What this task involves ::
Write what comes next in the maximum product subarray page, continuing from its last line.

** Opening Passage to read block **

Below is the implementation of the above approach:

C++




// C++ program to find Maximum Product Subarray
#include <bits/stdc++.h>
using namespace std;
 
/* Returns the product
of max product subarray. */
int maxSubarrayProduct(int arr[], int n)
{
    // max positive product
    // ending at the current position
    int max_ending_here = arr[0];
 
    // min negative product ending
    // at the current position
    int min_ending_here = arr[0];
 
    // Initialize overall max product
    int max_so_far = arr[0];
    /* Traverse through the array.
    the maximum product subarray ending at an index
    will be the maximum of the element itself,
    the product of element and max product ending previously
    and the min product ending previously. */
    for (int i = 1; i < n; i++) {
        int temp = max({ arr[i], arr[i] * max_ending_here,
                         arr[i] * min_ending_here });
        min_ending_here
            = min({ arr[i], arr[i] * max_ending_here,
                    arr[i] * min_ending_here });
        max_ending_here = temp;
        max_so_far = max(max_so_far, max_ending_here);
    }
    return max_so_far;
}
 
// Driver code
int main()
{
    int arr[] = { 1, -2, -3, 0, 7, -8, -2 };
    int n = sizeof(arr) / sizeof(arr[0]);
    cout << "Maximum Sub array product is "
         << maxSubarrayProduct(arr, n);
    return 0;
}
 
// This code is contributed by Aditya Kumar (adityakumar129)


C




// C program to find Maximum Product Subarray
#include <stdio.h>
 
// Find maximum between two numbers.
int max(int num1, int num2)
{
    return (num1 > num2) ? num1 : num2;
}
 
// Find minimum between two numbers.
int min(int num1, int num2)
{
    return (num1 > num2) ? num2 : num1;
}
 
/* Returns the product of max product subarray. */
int maxSubarrayProduct(int arr[], int n)
{
    // max positive product
    // ending at the current position
    int max_ending_here = arr[0];
 
    // min negative product ending
    // at the current position
    int min_ending_here = arr[0];
 
    // Initialize overall max product
    int max_so_far = arr[0];
    /* Traverse through the array.
    the maximum product subarray ending at an index
    will be the maximum of the element itself,
    the product of element and max product ending previously
    and the min product ending previously. */
    for (int i = 1; i < n; i++) {
        int temp
            = max(max(arr[i], arr[i] * max_ending_here),
                  arr[i] * min_ending_here);
        min_ending_here
            = min(min(arr[i], arr[i] * max_ending_here),
                  arr[i] * min_ending_here);
        max_ending_here = temp;
        max_so_far = max(max_so_far, max_ending_here);
    }
    return max_so_far;
}
 
// Driver code
int main()
{
    int arr[] = { 1, -2, -3, 0, 7, -8, -2 };
    int n = sizeof(arr) / sizeof(arr[0]);
    printf("Maximum Sub array product is %d",
           maxSubarrayProduct(arr, n));
    return 0;
}
 
// This code is contributed by Aditya Kumar (adityakumar129)

** Closing Passage to read block **
** Opening Records supplied block **

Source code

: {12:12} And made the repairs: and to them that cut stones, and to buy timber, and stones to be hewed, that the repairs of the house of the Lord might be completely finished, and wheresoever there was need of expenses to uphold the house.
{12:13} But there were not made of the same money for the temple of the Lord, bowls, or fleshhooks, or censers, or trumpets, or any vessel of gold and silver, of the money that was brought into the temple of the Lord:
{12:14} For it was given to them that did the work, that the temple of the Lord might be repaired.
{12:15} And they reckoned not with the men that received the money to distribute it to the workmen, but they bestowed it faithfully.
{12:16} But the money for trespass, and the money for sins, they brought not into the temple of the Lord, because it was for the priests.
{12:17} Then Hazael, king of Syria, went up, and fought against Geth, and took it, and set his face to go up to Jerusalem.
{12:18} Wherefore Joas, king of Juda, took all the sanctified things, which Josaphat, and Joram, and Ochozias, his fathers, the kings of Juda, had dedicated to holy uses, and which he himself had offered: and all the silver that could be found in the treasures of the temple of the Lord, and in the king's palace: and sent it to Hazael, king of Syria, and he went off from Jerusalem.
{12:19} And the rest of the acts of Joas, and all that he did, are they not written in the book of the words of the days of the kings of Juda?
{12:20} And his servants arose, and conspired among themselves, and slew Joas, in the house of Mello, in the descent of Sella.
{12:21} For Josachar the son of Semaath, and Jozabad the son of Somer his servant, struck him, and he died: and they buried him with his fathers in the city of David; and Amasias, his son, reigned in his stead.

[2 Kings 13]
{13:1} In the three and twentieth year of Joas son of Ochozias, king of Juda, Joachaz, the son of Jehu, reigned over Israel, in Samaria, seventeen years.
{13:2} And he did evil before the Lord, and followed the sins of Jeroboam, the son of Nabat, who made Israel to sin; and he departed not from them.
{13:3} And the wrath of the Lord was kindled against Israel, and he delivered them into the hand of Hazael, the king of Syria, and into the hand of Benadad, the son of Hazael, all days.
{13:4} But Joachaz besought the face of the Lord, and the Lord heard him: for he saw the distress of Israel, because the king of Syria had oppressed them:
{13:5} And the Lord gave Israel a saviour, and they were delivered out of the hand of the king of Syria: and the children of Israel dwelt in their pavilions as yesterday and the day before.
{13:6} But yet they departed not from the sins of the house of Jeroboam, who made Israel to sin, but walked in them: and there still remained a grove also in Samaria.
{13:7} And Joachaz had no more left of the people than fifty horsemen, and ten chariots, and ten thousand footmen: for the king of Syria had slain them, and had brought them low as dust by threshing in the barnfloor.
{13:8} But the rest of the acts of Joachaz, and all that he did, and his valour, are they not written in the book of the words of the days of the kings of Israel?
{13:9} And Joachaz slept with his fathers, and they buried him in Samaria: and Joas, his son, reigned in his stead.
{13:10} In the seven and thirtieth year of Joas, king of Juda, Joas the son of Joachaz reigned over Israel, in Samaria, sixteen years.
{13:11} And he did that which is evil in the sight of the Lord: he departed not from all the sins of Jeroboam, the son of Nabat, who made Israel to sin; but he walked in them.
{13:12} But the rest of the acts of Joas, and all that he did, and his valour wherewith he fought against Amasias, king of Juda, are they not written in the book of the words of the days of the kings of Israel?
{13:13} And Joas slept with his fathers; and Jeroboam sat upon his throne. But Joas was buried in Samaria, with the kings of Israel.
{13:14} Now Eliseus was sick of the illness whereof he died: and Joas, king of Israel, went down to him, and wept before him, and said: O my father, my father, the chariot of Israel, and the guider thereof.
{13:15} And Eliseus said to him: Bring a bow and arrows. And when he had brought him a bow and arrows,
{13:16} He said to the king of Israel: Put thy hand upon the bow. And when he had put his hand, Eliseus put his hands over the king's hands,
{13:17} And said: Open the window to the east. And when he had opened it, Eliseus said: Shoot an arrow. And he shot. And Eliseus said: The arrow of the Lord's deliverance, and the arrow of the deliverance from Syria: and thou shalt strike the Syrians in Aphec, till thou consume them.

** Closing Records supplied block **

Written answer ::
Java




/*package whatever //do not write package name here */
import java.io.*;
 
class GFG {
    // Java program to find Maximum Product Subarray
 
    // Returns the product
    // of max product subarray.
    static int maxSubarrayProduct(int arr[], int n)
    {
 
        // max positive product
        // ending at the current position
        int max_ending_here = arr[0];
 
        // min negative product ending
        // at the current position
        int min_ending_here = arr[0];
 
        // Initialize overall max product
        int max_so_far = arr[0];
 
        // /* Traverse through the array.
        // the maximum product subarray ending at an index
        // will be the maximum of the element itself,
        // the product of element and max product ending
        // previously and the min product ending previously.
        // */
        for (int i = 1; i < n; i++) {
            int temp = Math.max(
                Math.max(arr[i], arr[i] * max_ending_here),
                arr[i] * min_ending_here);
            min_ending_here = Math.min(
                Math.min(arr[i], arr[i] * max_ending_here),
                arr[i] * min_ending_here);
            max_ending_here = temp;
            max_so_far
                = Math.max(max_so_far, max_ending_here);
        }
 
        return max_so_far;
    }
 
    // Driver code
    public static void main(String args[])
    {
        int[] arr = { 1, -2, -3, 0, 7, -8, -2 };
        int n = arr.length;
        System.out.printf("Maximum Sub array product is %d",
                          maxSubarrayProduct(arr, n));
    }
}
 
// This code is contributed by shinjanpatra


Python3




# Python3 program to find Maximum Product Subarray
 
#  Returns the product
# of max product subarray.
 
 
def maxSubarrayProduct(arr, n):
 
    # max positive product
    # ending at the current position
    max_ending_here = arr[0]
 
    # min negative product ending
    # at the current position
    min_ending_here = arr[0]
 
    # Initialize overall max product
    max_so_far = arr[0]
 
    # /* Traverse through the array.
    # the maximum product subarray ending at an index
    # will be the maximum of the element itself,
    # the product of element and max product ending previously
    # and the min product ending previously. */
    for i in range(1, n):
        temp = max(max(arr[i], arr[i] * max_ending_here),
                   arr[i] * min_ending_here)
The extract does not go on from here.